The recent data suggests that some households (in Vancouver) are moving to having no vehicle and using alternative arrangements for transportation, so that must play into the overall decision too. In the case of PCI, in their next tower they're just starting to build at Arbutus they're putting 67 spaces for 260 units, so they seem convinced that lower parking provision isn't a huge deal.
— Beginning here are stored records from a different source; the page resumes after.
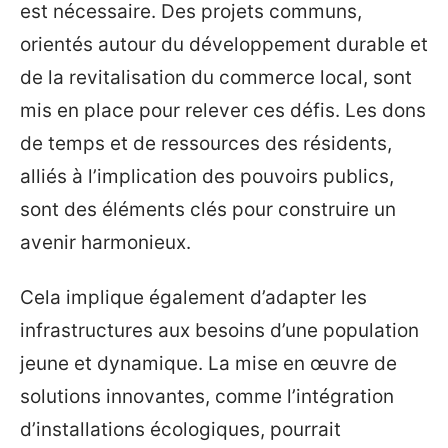
est nécessaire. Des projets communs,
orientés autour du développement durable et
de la revitalisation du commerce local, sont
mis en place pour relever ces défis. Les dons
de temps et de ressources des résidents,
alliés à l’implication des pouvoirs publics,
sont des éléments clés pour construire un
avenir harmonieux.
Cela implique également d’adapter les
infrastructures aux besoins d’une population
jeune et dynamique. La mise en œuvre de
solutions innovantes, comme l’intégration
d’installations écologiques, pourrait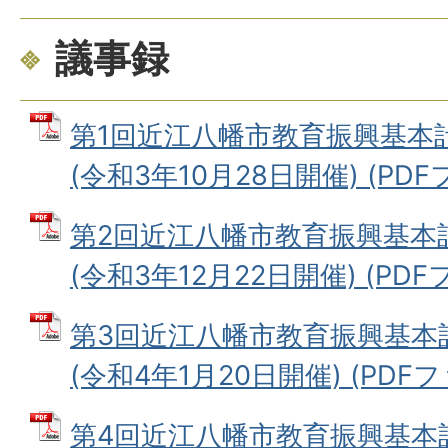
議事録
第1回近江八幡市教育振興基本
(令和3年10月28日開催) (PDFフ
第2回近江八幡市教育振興基本
(令和3年12月22日開催) (PDFフ
第3回近江八幡市教育振興基本
(令和4年1月20日開催) (PDFファ
第4回近江八幡市教育振興基本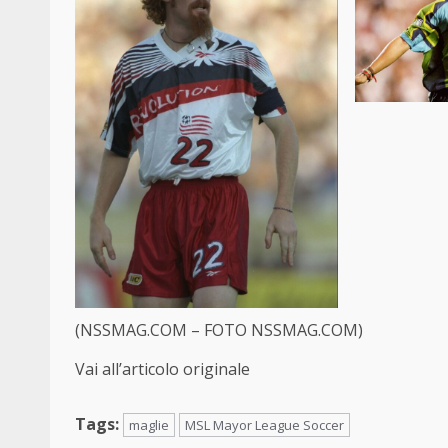
(NSSMAG.COM – FOTO NSSMAG.COM)
Vai all’articolo originale
Tags:
maglie
MSL Mayor League Soccer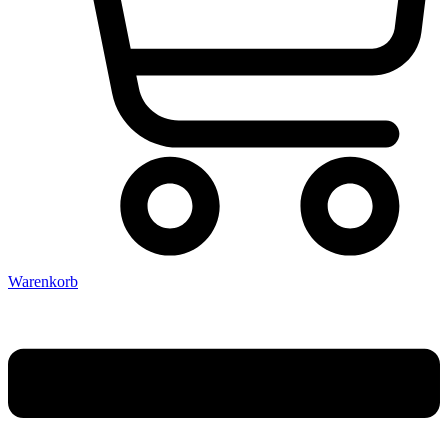
Warenkorb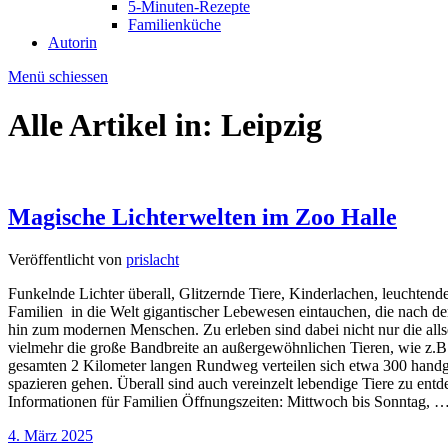
5-Minuten-Rezepte
Familienküche
Autorin
Menü schiessen
Alle Artikel in:
Leipzig
Magische Lichterwelten im Zoo Halle
Veröffentlicht von
prislacht
Funkelnde Lichter überall, Glitzernde Tiere, Kinderlachen, leuchten
Familien in die Welt gigantischer Lebewesen eintauchen, die nach d
hin zum modernen Menschen. Zu erleben sind dabei nicht nur die allse
vielmehr die große Bandbreite an außergewöhnlichen Tieren, wie z.B.
gesamten 2 Kilometer langen Rundweg verteilen sich etwa 300 handg
spazieren gehen. Überall sind auch vereinzelt lebendige Tiere zu ent
Informationen für Familien Öffnungszeiten: Mittwoch bis Sonntag, 
4. März 2025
In the case of this building, it seems to be leasing up pretty quickly (in the context of higher rents than the general market, because it's a new building). I don't think new rental buildings fill up in the first few months - West End projects in the past few years certainly haven't. In the US rental market new buildings in 2025 were filling up at the slowest rate on record. In 2024 CMHC noted that in Vancouver there were more new rental units coming to market on transit at the same time that demand was falling, and vacancy rates increasing. Last year MLA noted that in Vancouver 'In response to slower absorption, developers are adopting more agile leasing strategies. Many are reducing the volume of units released at once or staggering lease-ups by floor or building phase. The goal isn’t to fill quickly; it’s to match product and pricing to today’s more cautious renter.' 5,500 new concrete rental units were added to the Metro market last year, most of them on transit. I doubt PCI are too upset about the rental level they've already achieved - and they're not even on a transit line until fall next year.
The test of significantly reduced parking being offered is obviously Senakw. That project doesn't even sit on top of a transit station, so if the comments by the developer about interest in leasing there are true, it would seem providing parking may not be a huge deal in the current market.